Aus Regierungskreisen heißt es: "In den letzten Monaten haben Sicherheitsprüfungen im Gaza-Kontext deutlich gemacht, dass extremistische Einstellungen - etwa unter dem Gesichtspunkt der Hamas-Mitgliedschaft oder als deren möglicher Sympathisant - vorkommen können. Ein mögliches Risiko stellen dabei auch Personen dar, die zu einem späteren Zeitpunkt einen Anspruch auf Familiennachzug geltend machen könnten."
Daniela Neuendorf von der "Refugees Foundation" sieht das sehr kritisch: "Mir ist einfach unerklärlich, warum andere Länder das hinkriegen und wir in Deutschland daran kapitulieren, irgendwie 20 Kinder mit Begleitpersonen zu holen für drei Monate." Sie beklagt, dass auf dem Rücken dieser Kinder Politik gemacht werde. Auch andere europäische Länder wie Italien würden Kinder aus Gaza mit Begleitpersonen aufnehmen.
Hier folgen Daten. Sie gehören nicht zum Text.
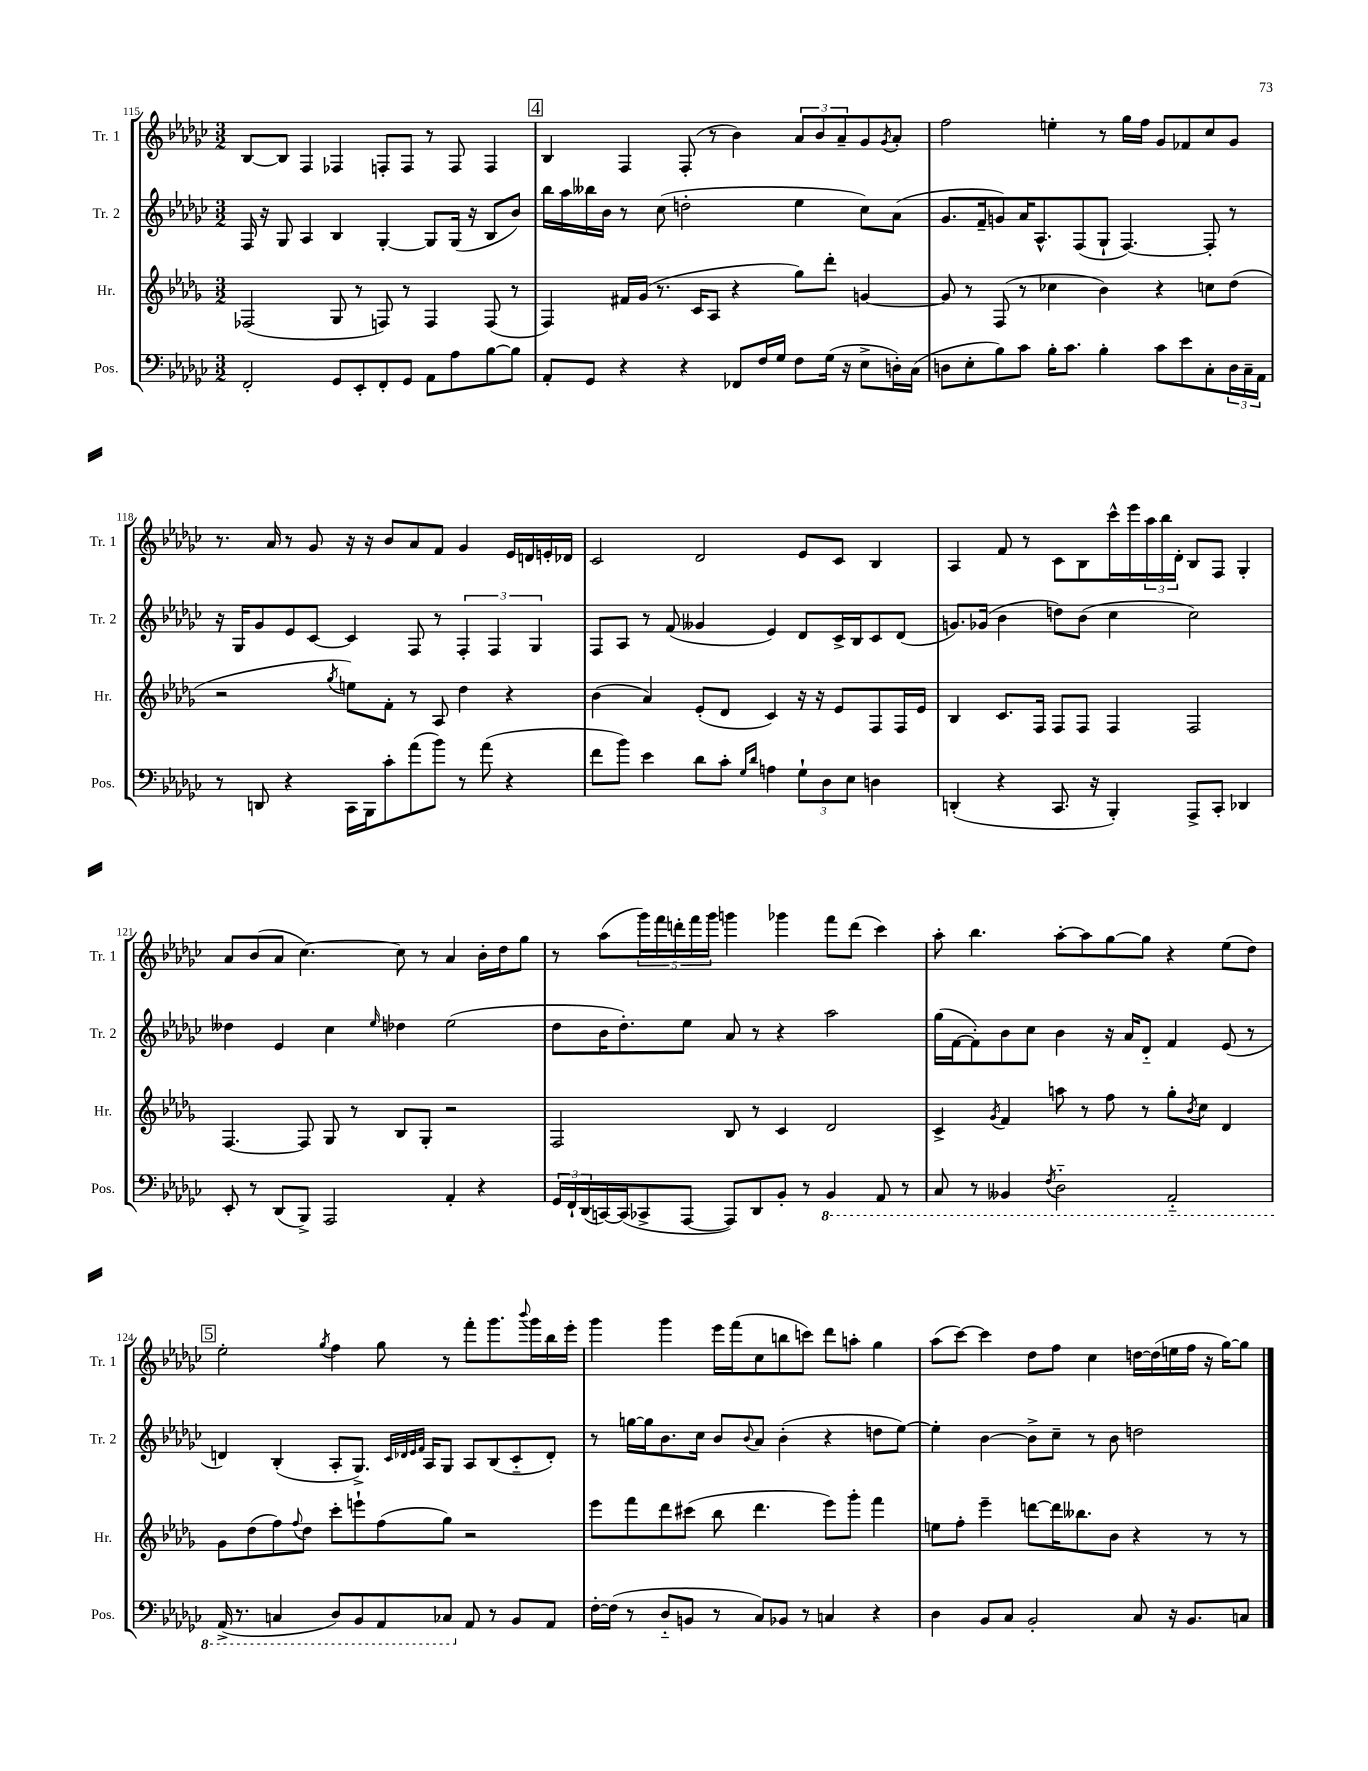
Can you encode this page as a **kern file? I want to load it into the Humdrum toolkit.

**kern	**kern	**kern	**kern
*part4	*part3	*part2	*part1
*staff4	*staff3	*staff2	*staff1
*I"Pos.	*I"Hr.	*I"Tr. 2	*I"Tr. 1
*I'Pos.	*I'Hr.	*I'Tr. 2	*I'Tr. 1
*clefF4	*clefG2	*clefG2	*clefG2
*k[b-e-a-d-g-c-]	*k[b-e-a-d-g-]	*k[b-e-a-d-g-c-]	*k[b-e-a-d-g-c-]
*M3/2	*M3/2	*M3/2	*M3/2
=115	=115	=115	=115
2FF'/	(2F-X/	16F/	[8B-/L
.	.	16r	.
.	.	8G-/	8B-/J]
.	.	4A-/	4F/
8GG-/L	8G-/	4B-/	4F-X/
8EE-'/	8r	.	.
8FF'/	8Fn/)	[4G-'/	8Fn'/L
8GG-/J	8r	.	8F/J
8AA-\L	4F/	8G-/L]	8r
8A-\	.	(16G-/Jk	8F/
.	.	16r	.
[8B-\	(8F/	8B-/L	4F/
8B-\J]	8r	8b-/J)	.
!!LO:REH:place=s1:t=4
=116	=116	=116	=116
8AA-'/L	4F/)	16bb-\LL	4B-/
.	.	16aa-\	.
8GG-/J	.	16bb--X\	.
.	.	16b-\JJ	.
4r	16f#X/LL	8r	4F/
.	(16g-/JJ	.	.
.	8.r	(8cc-\	.
4r	.	2ddn'\	(8F'/
.	16c/KL	.	.
.	8A-/J	.	8r
8FF-X/L	4r	.	4b-\)
16F/L	.	.	.
16G-/JJ	.	.	.
8F\L	8gg-\L)	4ee-\	12a-/L
.	.	.	12b-/
(16G-\Jk	8ddd-'\J	.	.
.	.	.	12a-~/
16r	.	.	.
8E-^\L	[4gn/	8cc-\L)	8g-/
.	.	.	8qg-/
16Dn'\L)	.	(8a-\J	8a-'/J
(16C-\JJ	.	.	.
=117	=117	=117	=117
8Dn\L	8g/]	8.g-/L	2ff\
8E-'\	8r	.	.
.	.	16f~/k	.
8B-\)	(8F/	8gn/)	.
8c-\J	8r	16a-/K	.
.	.	8.A-^^/	.
16B-'\KL	4cc-X\	.	4een'\
8.c-\J	.	.	.
.	.	(8F/	.
4B-'\	4b-\)	8G-`/J	8r
.	.	[4.F/)	16gg-\LL
.	.	.	16ff\JJ
8c-\L	4r	.	8g-/L
8e-\	.	.	8f-X/
8C-'\	8ccn\L	8F'/]	8cc-/
24D\L	(8dd-\J	8r	8g-/J
24C-~\	.	.	.
24AA-\JJ	.	.	.
!!LO:LB:g=z
=118	=118	=118	=118
8r	2r	16r	8.r
.	.	16G-/KL	.
8DDn/	.	8g-/	.
.	.	.	16a-/
4r	.	8e-/	8r
.	.	[8c-/J	8g-/
.	8qgg-/	.	.
16CC-\LL	8een\L)	4c-/]	16r
16BBB-\J	.	.	16r
8c-'\	8f'\J	.	8b-/L
(8a-\	8r	8F/	8a-/
8b-\J)	8A-/	8r	8f/J
8r	4dd-\	6F'/	4g-/
(8a-\	.	.	.
.	.	6F/	.
4r	4r	.	16e-/LL
.	.	.	16dn/
.	.	6G-/	.
.	.	.	16en'/
.	.	.	16d-X/JJ
=119	=119	=119	=119
8f\L	(4b-\	8F/L	2c-/
8b-\J)	.	8A-/J	.
4e-\	4a-/)	8r	.
.	.	(8f/	.
8d-\L	(8e-'/L	4g--X/	2d-/
8c-'\J	8d-/J	.	.
16qqG-/LL	.	.	.
16qqd-/JJ	.	.	.
4An\	4c/)	4e-/)	.
12G-`\L	16r	8d-/L	8e-/L
.	16r	.	.
12D-\	.	.	.
.	8e-/L	16c-^/L	8c-/J
12E-\J	.	.	.
.	.	16B-/J	.
4Dn\	8F/	8c-/	4B-/
.	16F/L	(8d-/J	.
.	16e-/JJ	.	.
=120	=120	=120	=120
(4DDn'/	4B-/	8.gn/L)	4A-/
.	.	(16g-X/Jk	.
4r	8.c/L	4b-\	8f/
.	.	.	8r
.	16F/Jk	.	.
8.CC-/	8F/L	8ddn\L)	8c-\L
.	8F/J	(8b-\J	8B-\
16r	.	.	.
4BBB-'/)	4F/	4cc-\	16ccc-^^\L
.	.	.	16eee-\
.	.	.	24aa-\
.	.	.	24bb-\
.	.	.	24d-'\JJ
8AAA-^/L	2F/	2cc-\)	8B-/L
8CC-'/J	.	.	8F/J
4DD-X/	.	.	4G-'/
!!LO:LB:g=z
=121	=121	=121	=121
8EE-'/	[4.F/	4dd--X\	8a-/L
8r	.	.	(8b-/
(8DD-/L	.	4e-/	8a-/J
8BBB-^/J)	8F/]	.	[4.cc-\)
2AAA-/	8G-/	4cc-\	.
.	8r	.	.
.	.	16qqee-/	.
.	8B-/L	4dd-X\	8cc-\]
.	8G-'/J	.	8r
4AA-'/	2r	(2ee-\	4a-/
4r	.	.	16b-'\LL
.	.	.	16dd-\J
.	.	.	8gg-\J
=122	=122	=122	=122
24GG-/LL	2F/	8dd-\L	8r
24FF`/	.	.	.
(24DD-/	.	.	.
[16CCn/)	.	16b-\K	(8aa-\L
(16CC/J]	.	8.dd-'\)	.
8CC-X^/	.	.	20ggg-\L)
.	.	.	20fff\
.	.	.	20dddn'\
[8AAA-/J	.	8ee-\J	.
.	.	.	20fff\
.	.	.	20ggg-\JJ
8AAA-/L])	8B-/	8a-/	4gggn\
8DD-/	8r	8r	.
8BB-'/J	4c/	4r	4ggg-X\
8r	.	.	.
*8ba	*	*	*
4BBB-/	2d-/	2aa-\	8fff\L
.	.	.	(8ddd\J
8AAA-/	.	.	4ccc-\)
8r	.	.	.
=123	=123	=123	=123
8CC-/	4c^/	(16gg-\LL	8aa-'\
.	.	[16f\J	.
8r	.	8f'\])	4.bb-\
.	8qg-/	.	.
4BBB--X/	4f/	8b-\	.
.	.	8cc-\J	.
8qFF/	.	.	.
2DD-\	8aan\	4b-\	[8aa-'\L
.	8r	.	8aa-\]
.	8ff\	16r	[8gg-\
.	.	16a-/KL	.
.	8r	8d-/J	8gg-\J]
2AAA-/	8gg-'\L	4f/	4r
.	8qb-/	.	.
.	8cc\J	.	.
.	4d-/	(8e-/	(8ee-\L
.	.	8r	8dd-\J)
!!LO:LB:g=z
!!LO:REH:place=s1:t=5
=124	=124	=124	=124
(16AAA-^/	8g-\L	4dn/)	2ee-'\
8.r	.	.	.
.	(8dd-\	.	.
4CCn/	8ff\)	(4B-'/	.
.	8qqff/	.	.
.	8dd-\J	.	.
.	.	.	8qgg-/
8DD-/L)	8ccc'\L	8A-'/L	4ff\
8BBB-/	8eeen`\	8.G-^/J)	.
8AAA-/	(8ff\	.	8gg-\
.	.	32qqc-/LLL	.
.	.	32qqd-X/	.
.	.	32qqe-/	.
.	.	32qqf/JJJ	.
.	.	16A-/KL	.
8CC-X/J	8gg-\J)	8G-/J	8r
*X8ba	*	*	*
8AA-/	2r	8A-/L	8fff'\L
8r	.	(8B-/	8.ggg-\
8BB-/L	.	8c-/	.
.	.	.	8qqbbb-/
.	.	.	16ggg-\L
8AA-/J	.	8d-'/J)	16bb-\
.	.	.	16eee-'\JJ
=125	=125	=125	=125
[16F'\LL	8eee-\L	8r	4ggg-\
(16F\JJ]	.	.	.
8r	8fff\	[16ggn\LL	.
.	.	16gg\J]	.
8D-/L	8ddd-\	8.b-\	4ggg-\
8BBn/J	(8ccc#X\J	.	.
.	.	16cc-\Jk	.
8r	8bb-\	8b-/L	16eee-\LL
.	.	.	(16fff\J
.	.	8qqb-/	.
8C-/L)	4.ddd-\	8a-/J	8cc-\
8BB-X/J	.	(4b-'\	8bbn\
8r	.	.	8cccn\J)
4Cn/	8eee-\L)	4r	8ddd-\L
.	8ggg-'\J	.	8aan'\J
4r	4fff\	8ddn\L	4gg-\
.	.	[8ee-\J)	.
=126	=126	=126	=126
4D-\	8een\L	4ee-'\]	(8aa-\L
.	8ff'\J	.	[8ccc-\J)
8BB-/L	4eee-~\	[4b-\	4ccc-\]
8C-/J	.	.	.
2BB-'/	[8dddn\L	8b-^\L]	8dd-\L
.	16ddd\K]	8cc-~\J	8ff\J
.	8.bb--X\	.	.
.	.	8r	4cc-\
.	8b-\J	8b-\	.
8C-/	4r	2ddn\	[16ddn\LL
.	.	.	(16dd\]
16r	.	.	16een\
8.BB-/L	.	.	16ff\JJ
.	8r	.	16r
.	.	.	[16gg-\KL)
8Cn/J	8r	.	8gg-\J]
==	==	==	==
*-	*-	*-	*-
Daniela Neuendorf von der "Refugees Foundation" beklagt, dass auf dem Rücken der Kinder aus Gaza Politik gemacht werde.
Einreise ohne Begleitperson wäre möglich
Die Ministerien erklären, dass eine Einreise zur Behandlung in Deutschland für Kinder unter zwölf Jahren möglich sei, "wenn diese ohne Begleitpersonen mit Ausnahme von medizinischem Personal erfolgen kann". Doch die Hilfsorganisationen und Ärzte lehnen ab, dass die Kinder alleine reisen.
Doktor Jan Wynands sagt: "Wir wollen die Kinder mit all ihren Leiden, die sie mittragen, nicht noch zusätzlich traumatisieren in einem völlig fremden Kulturkreis. Es ist für uns grundsätzlich notwendig, dass eine Begleitperson dabei ist, die das Kind emotional unterstützt und wichtige, oft lebenswichtige Entscheidungen mit trifft."
Noch haben die deutschen Organisationen und Krankenhäuser die Hoffnung, dass ihre Hilfsaktion nicht final gescheitert ist. Denn die Ministerien beraten weiter, ob doch in Ausnahmefällen eine Einreise von Begleitpersonen realisiert werden kann. Die Verhandlungen mit den deutschen Behörden laufen nun seit einigen Monaten und in der Zeit hat sich die Liste der Kinder, die evakuiert werden sollen, immer wieder verändert. Die Hilfsorganisationen beklagen, dass einige der Kinder bereits verstorben seien.